How to overload operator<< for qDebug

Question

I'm trying to create more useful debug messages for my class where store data. My code is looking something like this

#include <QAbstractTableModel>
#include <QDebug>

/**
  * Model for storing data. 
  */
class DataModel : public QAbstractTableModel {
    // for debugging purposes
    friend QDebug operator<< (QDebug d, const DataModel &model);

    //other stuff
};

/**
  * Overloading operator for debugging purposes
  */
QDebug operator<< (QDebug d, const DataModel &model) {
    d << "Hello world!";
    return d;
}

I expect qDebug() << model will print "Hello world!". However, there is alway something like "QAbstractTableModel(0x1c7e520)" on the output.

Do you have any idea what's wrong?

Answer 1

I know it long time now, but just to be documented and to help any other people who eventually come here having the same doubt, the easiest way to get qDebug() << working with your own class printing something like "Hello World" or whatever else, is to implement implicit conversion of your class to a printable type, like QString (which is well supported by QDebug).

class Foo {
public:
   Foo() { }
   operator QString() const { return <put your QString here>; }   

};

Answer 2

In your example, qDebug() prints the address of your variable, which is the default behavior for unknown types.

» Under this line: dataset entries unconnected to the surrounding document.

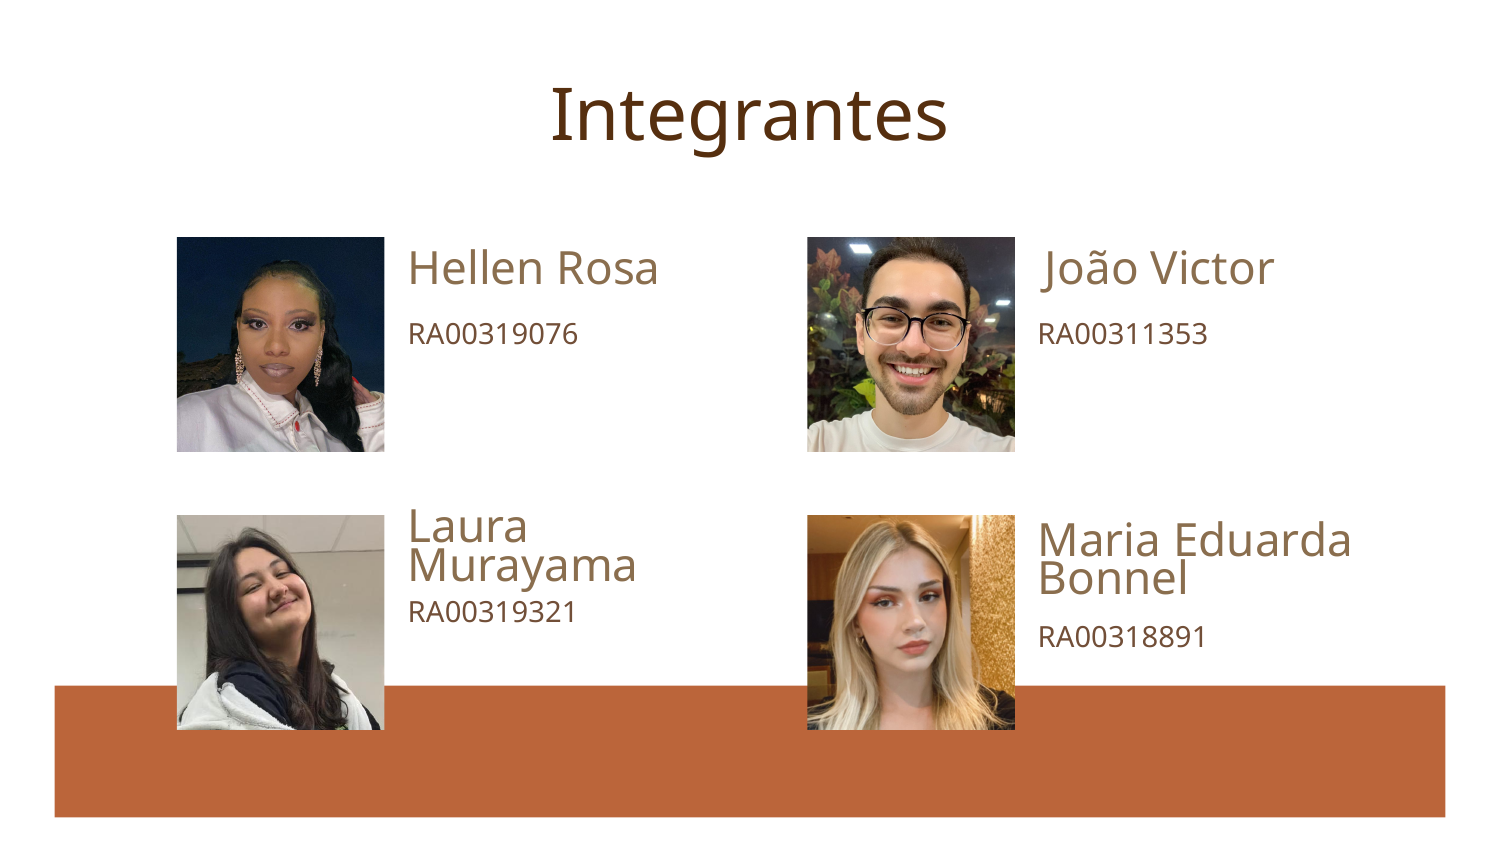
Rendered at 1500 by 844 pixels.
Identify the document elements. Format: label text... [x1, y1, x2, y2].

picture [807, 237, 1016, 452]
picture [176, 514, 385, 730]
text_box RA00311353 [1022, 297, 1316, 369]
text_box João Victor [1029, 247, 1331, 298]
text_box Hellen Rosa [392, 247, 693, 298]
text_box RA00319076 [392, 297, 686, 368]
text_box Maria Eduarda Bonnel [1022, 538, 1446, 589]
text_box Laura Murayama [392, 525, 742, 576]
picture [807, 514, 1016, 730]
text_box Integrantes [116, 76, 1383, 165]
text_box RA00319321 [392, 575, 686, 646]
picture [176, 237, 385, 452]
text_box [54, 685, 1446, 818]
text_box RA00318891 [1022, 600, 1316, 671]
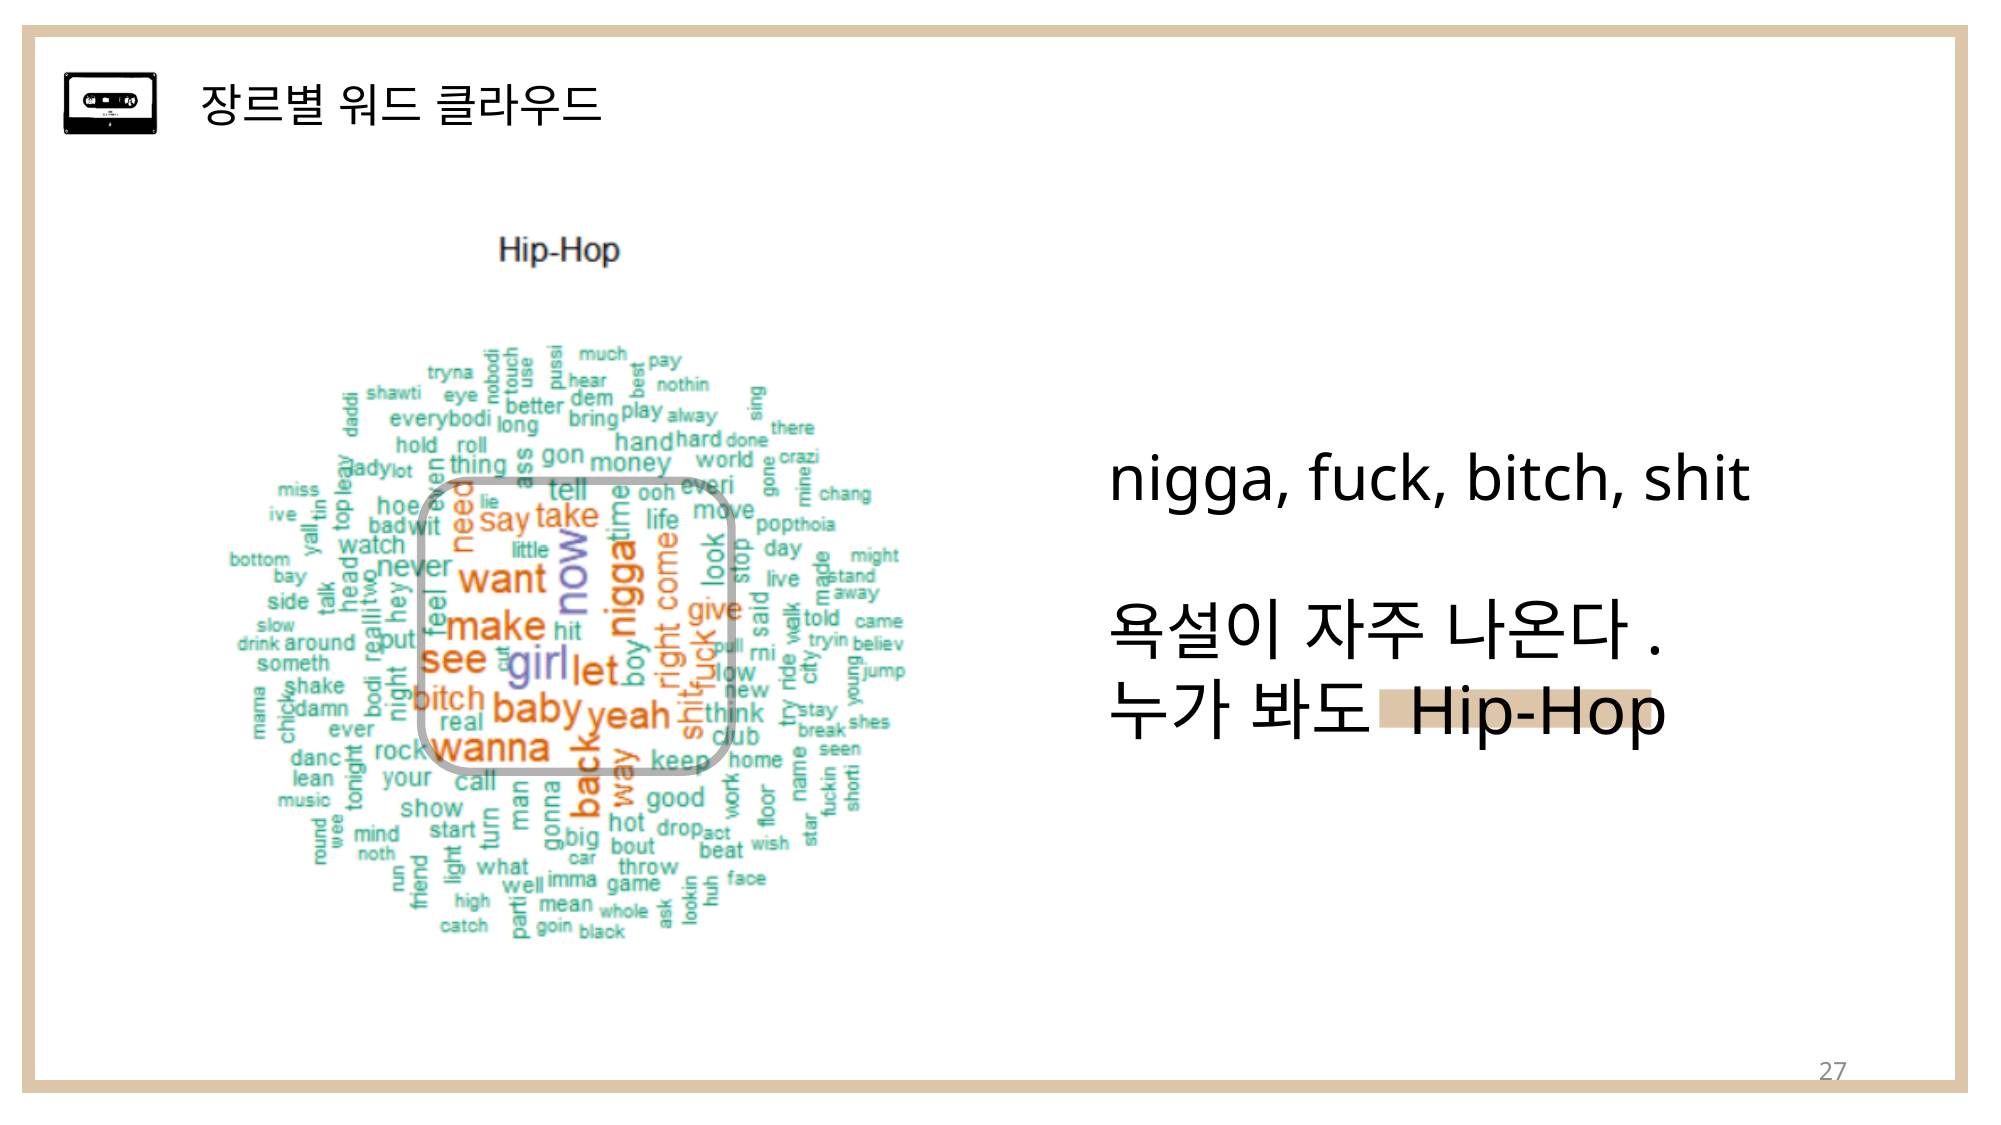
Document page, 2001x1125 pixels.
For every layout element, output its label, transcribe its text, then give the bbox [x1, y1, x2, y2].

text_box nigga, fuck, bitch, shit 욕설이 자주 나온다. 누가 봐도 Hip-Hop [1094, 430, 1784, 831]
slide_number 27 [1412, 1042, 1863, 1103]
picture [61, 54, 162, 155]
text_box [156, 178, 995, 1029]
text_box [27, 30, 1962, 1087]
text_box 장르별 워드 클라우드 [162, 69, 1000, 139]
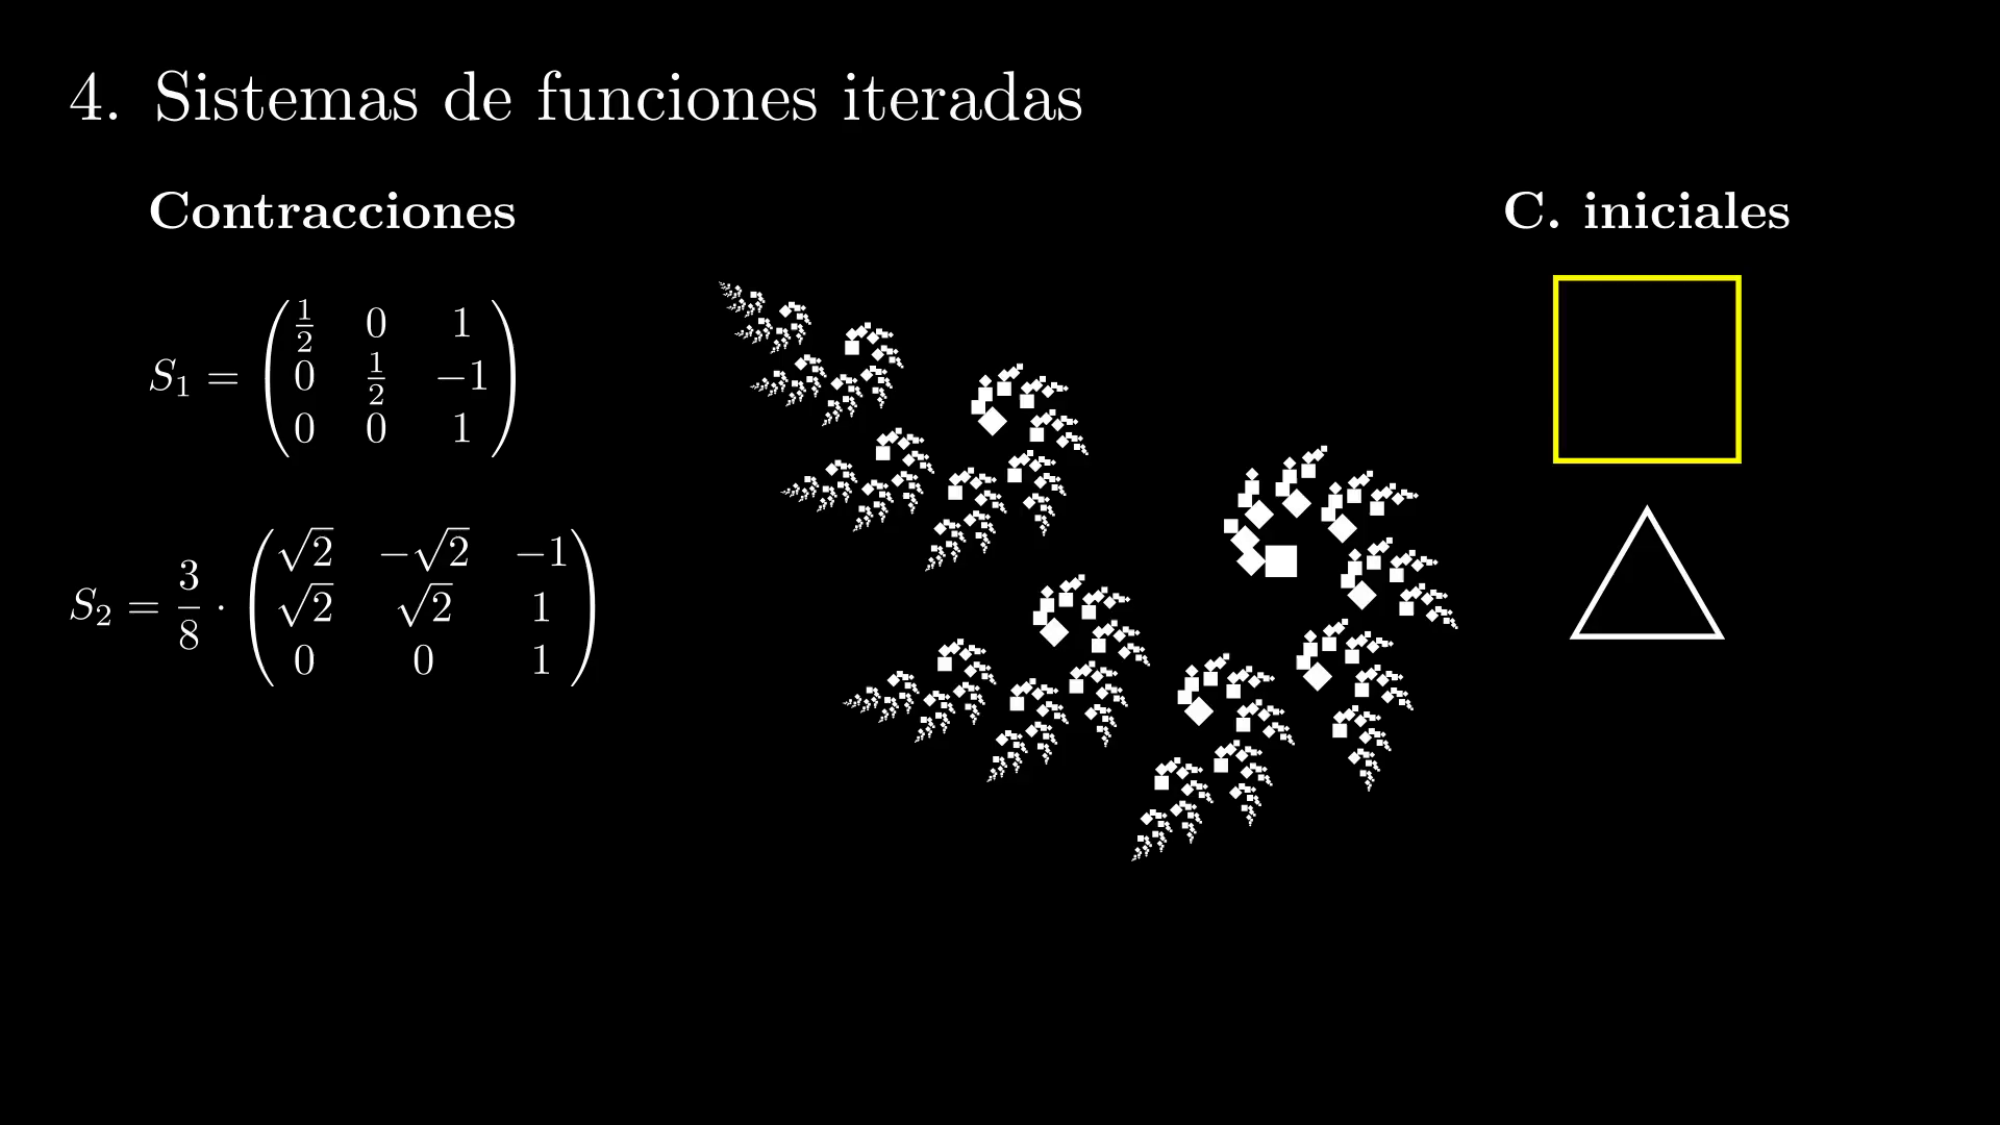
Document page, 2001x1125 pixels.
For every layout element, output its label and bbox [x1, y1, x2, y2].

In fact, there seem to be two things you have to take care of:

• Get the item by value (and eugen already pointed it out!).
• Define the overloading operator before you use it, put its signature in the header file, or define it as forward before using it (otherwise you will get the default "qDebug() <<" behavior).

This will give you:

QDebug operator<< (QDebug d, const DataModel &model) {
    d << "Hello world!";
    return d;
}
DataModel m;
qDebug() << "m" << m;

or

QDebug operator<< (QDebug d, const DataModel &model);

DataModel m;
qDebug() << "m" << m;

QDebug operator<< (QDebug d, const DataModel &model) {
    d << "Hello world!";
    return d;
}

I've learned it the hard way, too...

Answer 3

After an hour of playing with this question I figured out model is pointer to DataModel and my operator << takes only references.